The programme also sees CBS National School hosting assistant teachers from across Europe and among them was Miguel de Cabo Riveiro from Spain who spent a year teaching Spanish at the school. Recently the school's fourth class pupils got a chance to catch up with Miguel in his native Galicia when they held a group chat with the Spanish teacher using Skype and the school's interactive whiteboards.

The success of the Comenius programme would have more than apparent to anyone watching the Skype call with Miguel and his former pupils chatting away merrily in four languages English, Irish, Spanish and Italian.

There's more news from the school as well.

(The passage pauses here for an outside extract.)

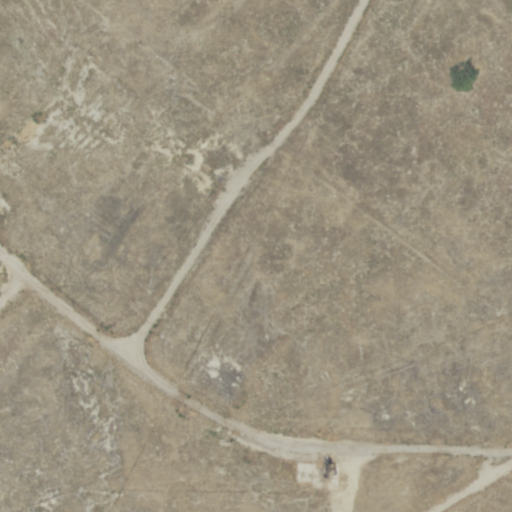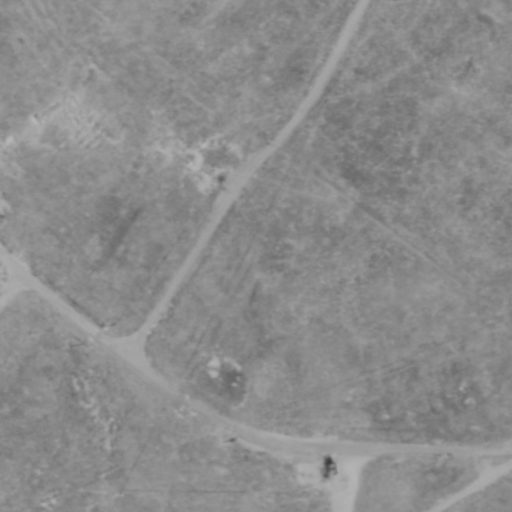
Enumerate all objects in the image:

A chat in the school this week led the pupils to carry out some research into the history of the little river that runs nearby. The river school is known locally, and somewhat ironically, as 'The Big River' but the pupils found out that wasn't always its name.

After a little bit of research, the pupils found out that the official name of this river is the River Gyle - a name that dates back to the 1600s.

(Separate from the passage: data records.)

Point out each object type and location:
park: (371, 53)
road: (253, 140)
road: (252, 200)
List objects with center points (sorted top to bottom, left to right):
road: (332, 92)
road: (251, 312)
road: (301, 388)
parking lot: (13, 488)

But how did it become known as The Big River? The CBS pupils solved that riddle as well.

It seems the river was originally called the Abhainn Beag - in other words the small river, which is a pretty fitting name all things considered. Through the years this was anglicised to Owen Beg and eventually this became the Beg River, or the Big River as we now know it.

Funny how a small river river can become a big river with the passage of time.